CSW60: Abortion Groups Still Stymied by John Paul the Great

By Stefano Gennarini, J.D. | March 31, 2016

NEW YORK, March 25 (C-Fam) St. John Paul the Great is the man whom did more than anyone in history to promote the right to life of children in the womb. His legacy at the United Nations is under threat, more than ever.

For the first time in recent memory an annual UN agreement on women’s issues might have mentioned “sexual and reproductive health” and related terms untethered from the 1994 Cairo Conference on Population and Development where St. John Paul the Great stopped the United Nations from declaring an international right to abortion.

Machinations that would have resulted in this possibility did not succeed this week as the annual UN Commission on the Status of Women once more fell back on the Cairo agreement to avoid prolonged contentious negotiations.

The story of the Cairo agreement is remarkable.

A UN declaration of a right to abortion seemed all but inevitable going into the Cairo negotiations in 1994. St. John Paul the Great launched a full court press on UN officials and governments all around the world to stop this, making public statements, and mobilizing the Catholic laity to action.

As a result, the Cairo agreement contains important caveats that have accompanied “sexual and reproductive health” and “reproductive rights” language in UN policy ever since, most importantly at the Commission on the Status of Women each year. These caveats exclude the notion of abortion as an international right, and cast abortion in a negative light.

Ever since 1994 the caveats have been the fall back position of pro-life and pro-family groups and UN member states when it is not feasible to exclude or redefine language that includes abortion by definition in the Cairo agreement.

The caveats have become increasingly important as governments from the West have adopted progressive liberal social polices, most notably the Obama administration. Alongside the notion of an international right to abortion, the Cairo agreement blocked international recognition for homosexual rights, sexual rights, comprehensive sexuality education, a redefinition of the family, and other controversial issues.

While the caveats fall well short of the protections for the unborn that St. John Paul the Great aspired to, they constitute a formidable thorn in the side of abortion groups and their supporters at the United Nations, and effectively, if not by law, still prevent the development of an international right to abortion.

Perhaps most importantly, the caveats limit the mandate of UN agencies and the UN bureaucracy more widely. Though UN agencies and bureaucrats frequently promote abortion rights, sexual rights, homosexual rights, comprehensive sexuality education, and other harmful policies with impunity, they do so without a mandate. Such a mandate will never be forthcoming so long as countries fall back on the Cairo agreement.

Conversely, abortion groups and their supporters at UN headquarters have insistently and disingenuously sought to scrap the Cairo agreement in recent years and to replace it with UN resolutions that further the agenda of the sexual revolution. But every year their efforts have been rebuffed by the inclusion of the caveat “in accordance with” the Cairo agreement when sexual and reproductive health and reproductive rights come up in a resolution.

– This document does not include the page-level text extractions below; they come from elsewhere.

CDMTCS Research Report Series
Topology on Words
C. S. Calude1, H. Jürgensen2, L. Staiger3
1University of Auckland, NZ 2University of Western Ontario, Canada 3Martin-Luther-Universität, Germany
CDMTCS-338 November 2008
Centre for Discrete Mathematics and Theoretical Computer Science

The predictable pattern of negotiations at the Commission on the Status of Women changed this year. The caveats almost did not make it in the final draft of the agreement, and even some pro-life delegations were willing to see this happen if the term “reproductive rights” did not make it in the draft. Even though the terms “sexual and reproductive health” and “reproductive rights” are defined coextensively in UN policy, and the former includes abortion by definition, they argued it would be more significant to exclude the latter term than preserve the Cairo caveats.

Some pro-life groups, willing to attempt to sanitize these tainted UN terms, now argue that the broader context of the right to health would ameliorate a mention of sexual and reproductive health. This position is increasingly untenable for pro-life groups, especially in light of the efforts of the UN system to establish abortion as a right precisely as part of the right to health.

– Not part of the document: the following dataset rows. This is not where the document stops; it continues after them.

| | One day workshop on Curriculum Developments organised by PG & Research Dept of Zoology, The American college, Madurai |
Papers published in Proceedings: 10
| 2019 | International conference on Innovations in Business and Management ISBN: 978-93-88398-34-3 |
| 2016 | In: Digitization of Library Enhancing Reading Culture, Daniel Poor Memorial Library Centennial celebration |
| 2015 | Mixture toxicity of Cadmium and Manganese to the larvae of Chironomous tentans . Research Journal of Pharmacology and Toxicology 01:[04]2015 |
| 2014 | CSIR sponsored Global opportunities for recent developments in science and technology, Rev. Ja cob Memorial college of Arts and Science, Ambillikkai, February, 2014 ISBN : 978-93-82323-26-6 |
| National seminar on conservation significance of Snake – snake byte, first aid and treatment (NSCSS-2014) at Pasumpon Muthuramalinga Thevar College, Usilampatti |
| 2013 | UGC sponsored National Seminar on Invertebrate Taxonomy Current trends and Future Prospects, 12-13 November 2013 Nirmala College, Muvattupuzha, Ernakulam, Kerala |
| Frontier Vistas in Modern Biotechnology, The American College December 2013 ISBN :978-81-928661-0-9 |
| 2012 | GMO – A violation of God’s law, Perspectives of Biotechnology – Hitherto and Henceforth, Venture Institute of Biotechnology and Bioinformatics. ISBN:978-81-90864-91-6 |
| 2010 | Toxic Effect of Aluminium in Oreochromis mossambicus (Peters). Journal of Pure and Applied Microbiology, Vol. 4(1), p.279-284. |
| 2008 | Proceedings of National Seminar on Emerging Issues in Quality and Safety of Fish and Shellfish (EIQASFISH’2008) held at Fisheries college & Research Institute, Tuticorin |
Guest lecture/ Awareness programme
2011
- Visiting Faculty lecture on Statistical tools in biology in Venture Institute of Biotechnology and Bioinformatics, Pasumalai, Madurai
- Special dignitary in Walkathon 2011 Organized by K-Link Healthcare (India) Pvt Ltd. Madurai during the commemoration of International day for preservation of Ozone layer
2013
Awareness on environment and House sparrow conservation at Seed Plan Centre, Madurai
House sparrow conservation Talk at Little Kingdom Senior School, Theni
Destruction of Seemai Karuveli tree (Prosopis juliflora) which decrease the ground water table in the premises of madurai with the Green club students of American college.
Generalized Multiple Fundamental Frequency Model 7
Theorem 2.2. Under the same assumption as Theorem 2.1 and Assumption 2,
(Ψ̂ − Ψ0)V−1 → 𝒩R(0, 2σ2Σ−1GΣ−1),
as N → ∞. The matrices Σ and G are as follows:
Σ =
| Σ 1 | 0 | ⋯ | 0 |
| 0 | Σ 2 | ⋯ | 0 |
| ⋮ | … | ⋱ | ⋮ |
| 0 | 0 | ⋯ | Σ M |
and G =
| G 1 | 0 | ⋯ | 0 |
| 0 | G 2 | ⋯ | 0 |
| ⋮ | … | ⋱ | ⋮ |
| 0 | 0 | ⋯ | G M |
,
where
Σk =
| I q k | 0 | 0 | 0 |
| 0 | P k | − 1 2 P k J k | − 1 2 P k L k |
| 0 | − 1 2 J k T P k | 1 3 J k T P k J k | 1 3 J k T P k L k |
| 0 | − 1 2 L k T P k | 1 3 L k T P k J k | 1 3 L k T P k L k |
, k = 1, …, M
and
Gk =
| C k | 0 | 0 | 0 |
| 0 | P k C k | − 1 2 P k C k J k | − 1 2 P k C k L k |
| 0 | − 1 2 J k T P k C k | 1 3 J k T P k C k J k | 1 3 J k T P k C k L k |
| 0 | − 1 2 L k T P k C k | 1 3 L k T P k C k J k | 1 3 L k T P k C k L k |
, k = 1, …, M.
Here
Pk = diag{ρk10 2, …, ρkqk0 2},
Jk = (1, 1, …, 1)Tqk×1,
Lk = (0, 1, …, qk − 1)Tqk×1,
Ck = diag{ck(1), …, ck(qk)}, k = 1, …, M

The Cairo agreement is not without problems, and the Holy See has never accepted it as a compromise because it de facto—even though not legally because it is not binding—strips children of the right to life in international law by legitimizing abortion as a component of sexual and reproductive health in UN policy.

The agreement represents a step back from the 1989 Convention on the Rights of the Child, and the most widely ratified binding human rights treaty, and one of very few ratified by the Holy See, where children are acknowledged as deserving protection before birth.

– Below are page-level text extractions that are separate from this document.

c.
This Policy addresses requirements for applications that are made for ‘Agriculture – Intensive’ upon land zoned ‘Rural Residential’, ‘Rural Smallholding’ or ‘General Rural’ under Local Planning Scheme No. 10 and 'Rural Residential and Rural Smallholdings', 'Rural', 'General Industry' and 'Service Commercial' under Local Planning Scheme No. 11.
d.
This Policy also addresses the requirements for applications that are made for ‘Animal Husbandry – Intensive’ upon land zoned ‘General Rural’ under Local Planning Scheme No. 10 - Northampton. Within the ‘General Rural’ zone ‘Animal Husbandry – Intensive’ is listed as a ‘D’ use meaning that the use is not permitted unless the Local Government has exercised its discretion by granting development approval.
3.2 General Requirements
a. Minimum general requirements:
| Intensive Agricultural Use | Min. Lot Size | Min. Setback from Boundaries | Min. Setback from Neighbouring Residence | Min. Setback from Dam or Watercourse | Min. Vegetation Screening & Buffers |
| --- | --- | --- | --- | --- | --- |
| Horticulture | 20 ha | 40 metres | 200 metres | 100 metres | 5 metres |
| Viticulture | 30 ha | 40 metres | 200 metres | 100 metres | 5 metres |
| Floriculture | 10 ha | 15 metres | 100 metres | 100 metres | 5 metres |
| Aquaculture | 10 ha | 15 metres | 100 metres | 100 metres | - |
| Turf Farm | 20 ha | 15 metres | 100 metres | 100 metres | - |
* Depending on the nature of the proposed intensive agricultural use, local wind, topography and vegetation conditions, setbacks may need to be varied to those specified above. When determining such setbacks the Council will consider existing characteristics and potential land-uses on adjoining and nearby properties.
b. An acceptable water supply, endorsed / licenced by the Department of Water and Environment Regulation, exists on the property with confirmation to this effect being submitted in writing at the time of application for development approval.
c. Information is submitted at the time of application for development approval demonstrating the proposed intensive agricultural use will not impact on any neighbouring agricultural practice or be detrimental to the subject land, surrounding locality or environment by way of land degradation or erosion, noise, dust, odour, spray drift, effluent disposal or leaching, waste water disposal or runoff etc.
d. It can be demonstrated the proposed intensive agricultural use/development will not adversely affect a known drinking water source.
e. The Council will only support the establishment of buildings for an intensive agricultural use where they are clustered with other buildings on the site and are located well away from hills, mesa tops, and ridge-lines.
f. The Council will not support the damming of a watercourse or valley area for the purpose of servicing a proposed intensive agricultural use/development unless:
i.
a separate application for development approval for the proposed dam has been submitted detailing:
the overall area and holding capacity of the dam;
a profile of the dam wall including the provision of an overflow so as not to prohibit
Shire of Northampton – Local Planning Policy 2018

This should in fact be considered more properly the legacy of St. John Paul the Great. But so long as powerful countries and abortion groups promote abortion as an international right, they will always remember him as the man who stopped an international right to abortion in 1994, and their greatest antagonist. Every time the Cairo caveats are included in an agreement it is a painful reminder of this. And so long as countries are not willing to roll-back the Cairo agreement, it will be the only position to fall back on for pro-life groups.